>> Begin SOURCE EXCERPT

Unfinished Business: No. 10 Baylor charges into 2014 with hopes of a national championship

vs WVU
Baylor football players runs onto the field before playing West Virginia on Oct. 5 at Floyd Casey Stadium in Waco. The Bears defeated the Mountaineers 73-42.
Drew Mills | Round Up Staff

By Shehan Jeyarajah
Sports Editor

Baylor football was hardly even on the radar at the beginning of last season. The preseason Associated Press poll in 2013 had Baylor on the outside looking in, and the preseason Big 12 poll picked the Bears to finish fifth, behind Texas, TCU and both Oklahoma teams.

What a difference a year and an improbable Big 12 championship makes.

Baylor is ranked in the top 10 of both the Amway Coaches’ Poll and the Associated Press poll for the first time since 1957. Its uniforms were named best in the country by a fan poll by the Sporting News. And to cap things off, Baylor will open the $260 million McLane Stadium on the banks of the Brazos in an intra-state matchup with SMU on Aug. 31.

>> End SOURCE EXCERPT
>> Begin RAW RECORDS

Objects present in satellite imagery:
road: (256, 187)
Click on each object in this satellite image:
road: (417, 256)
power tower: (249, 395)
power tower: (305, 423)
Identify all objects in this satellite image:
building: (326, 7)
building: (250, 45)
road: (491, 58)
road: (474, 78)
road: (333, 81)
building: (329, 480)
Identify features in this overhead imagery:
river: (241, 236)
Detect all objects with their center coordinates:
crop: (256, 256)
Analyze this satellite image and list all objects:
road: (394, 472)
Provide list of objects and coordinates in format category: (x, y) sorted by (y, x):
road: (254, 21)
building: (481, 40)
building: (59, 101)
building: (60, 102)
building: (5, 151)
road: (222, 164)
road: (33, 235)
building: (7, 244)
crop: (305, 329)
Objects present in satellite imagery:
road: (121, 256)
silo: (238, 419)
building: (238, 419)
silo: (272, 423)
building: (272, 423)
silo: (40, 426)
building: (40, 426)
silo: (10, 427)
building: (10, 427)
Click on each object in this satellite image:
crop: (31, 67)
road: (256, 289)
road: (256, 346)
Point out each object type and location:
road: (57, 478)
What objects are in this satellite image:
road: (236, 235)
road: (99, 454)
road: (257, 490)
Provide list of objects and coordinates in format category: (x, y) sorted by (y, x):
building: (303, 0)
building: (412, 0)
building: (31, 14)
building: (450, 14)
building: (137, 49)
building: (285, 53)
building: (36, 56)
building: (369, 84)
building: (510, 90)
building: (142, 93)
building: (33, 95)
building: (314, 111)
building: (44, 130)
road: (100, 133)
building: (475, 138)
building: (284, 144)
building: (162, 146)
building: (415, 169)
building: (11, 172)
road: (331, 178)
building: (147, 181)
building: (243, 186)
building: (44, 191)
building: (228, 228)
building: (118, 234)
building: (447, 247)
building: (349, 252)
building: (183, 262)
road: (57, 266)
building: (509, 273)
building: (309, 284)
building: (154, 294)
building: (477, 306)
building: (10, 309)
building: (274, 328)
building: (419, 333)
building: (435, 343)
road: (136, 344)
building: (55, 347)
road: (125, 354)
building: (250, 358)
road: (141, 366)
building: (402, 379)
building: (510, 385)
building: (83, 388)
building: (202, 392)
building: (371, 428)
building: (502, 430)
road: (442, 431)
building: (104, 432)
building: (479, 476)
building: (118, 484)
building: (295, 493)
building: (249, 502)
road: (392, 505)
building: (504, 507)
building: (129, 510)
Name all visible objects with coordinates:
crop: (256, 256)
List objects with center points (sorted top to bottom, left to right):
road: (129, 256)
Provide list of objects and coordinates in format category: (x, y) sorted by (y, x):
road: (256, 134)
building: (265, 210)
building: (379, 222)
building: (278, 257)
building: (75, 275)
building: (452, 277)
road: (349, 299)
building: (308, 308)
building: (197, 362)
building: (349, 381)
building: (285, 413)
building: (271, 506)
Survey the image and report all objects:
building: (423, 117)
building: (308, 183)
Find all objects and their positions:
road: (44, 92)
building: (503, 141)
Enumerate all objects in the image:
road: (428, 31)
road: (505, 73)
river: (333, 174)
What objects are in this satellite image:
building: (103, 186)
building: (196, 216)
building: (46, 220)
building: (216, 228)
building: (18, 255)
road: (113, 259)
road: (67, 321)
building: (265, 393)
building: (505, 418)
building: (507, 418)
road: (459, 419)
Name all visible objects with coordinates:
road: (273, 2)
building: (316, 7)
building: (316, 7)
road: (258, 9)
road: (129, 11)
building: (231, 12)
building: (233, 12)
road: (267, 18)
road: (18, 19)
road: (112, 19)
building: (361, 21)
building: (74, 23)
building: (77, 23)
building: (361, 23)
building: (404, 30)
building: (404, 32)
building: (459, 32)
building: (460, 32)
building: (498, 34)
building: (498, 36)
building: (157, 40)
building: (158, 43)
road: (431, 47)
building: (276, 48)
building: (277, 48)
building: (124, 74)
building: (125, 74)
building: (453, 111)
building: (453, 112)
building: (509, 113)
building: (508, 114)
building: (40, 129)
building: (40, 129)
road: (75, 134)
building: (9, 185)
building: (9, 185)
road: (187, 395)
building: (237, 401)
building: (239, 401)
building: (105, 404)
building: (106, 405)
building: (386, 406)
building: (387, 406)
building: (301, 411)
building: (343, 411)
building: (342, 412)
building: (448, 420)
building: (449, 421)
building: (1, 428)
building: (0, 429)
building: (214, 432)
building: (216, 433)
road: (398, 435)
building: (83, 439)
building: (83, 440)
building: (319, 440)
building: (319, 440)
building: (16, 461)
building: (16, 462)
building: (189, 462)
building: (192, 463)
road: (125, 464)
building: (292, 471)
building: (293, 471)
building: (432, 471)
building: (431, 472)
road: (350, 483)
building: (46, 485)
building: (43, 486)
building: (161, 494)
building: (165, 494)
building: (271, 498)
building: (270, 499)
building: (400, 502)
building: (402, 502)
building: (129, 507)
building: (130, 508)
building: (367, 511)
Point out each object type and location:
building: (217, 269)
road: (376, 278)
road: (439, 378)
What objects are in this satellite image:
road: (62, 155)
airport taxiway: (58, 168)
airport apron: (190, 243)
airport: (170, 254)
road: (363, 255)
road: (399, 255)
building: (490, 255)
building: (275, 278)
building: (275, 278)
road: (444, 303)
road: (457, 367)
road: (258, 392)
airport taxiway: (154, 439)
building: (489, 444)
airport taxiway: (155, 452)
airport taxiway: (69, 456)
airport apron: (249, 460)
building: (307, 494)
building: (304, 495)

>> End RAW RECORDS

§ **INSTRUCTIONS**
A. In the Baylor football article, which teams did the 2013 preseason Big 12 poll pick to finish ahead of Baylor?
B. Carry the Baylor football article forward from its final sentence.
The rows have nothing to do with what follows.

§ **IN RESPONSE**
A. Texas, TCU and both Oklahoma teams.

B.
To put it simply, Baylor football is one of the hottest programs in the country.

“There’s an excitement around this program,” senior quarterback Bryce Petty said. “We’re not here to defend anything; we’re here to attack it. There’s a new belt that’s out there, and we’re going to get it.”

There have been many programs where the stars aligned and led to a conference championship; this season will be the stage where Baylor will either prove itself as a flash in the pan, or establish itself as a legitimate national power.

Dynamic offense

If Baylor wants to improve on its historic success from 2013, the onus will fall largely on Petty. The sixth-year senior threw for 4,200 yards and accounted for 46 all-purpose touchdowns in his first year starting. Despite the video-game-numbers, Petty just missed being a finalist for the Heisman Trophy.

“Personally and professionally, I’m a little upset about the way it all transpired last year,” Baylor coach Art Briles said. “I certainly felt like he should have been in New York without question. I mean, you’re a first-year starter, you win 11 football games, win the Big 12 Championship for the first time in school history, throw 4,200 yards, 32 TDs, three picks, and you sit at home in December?”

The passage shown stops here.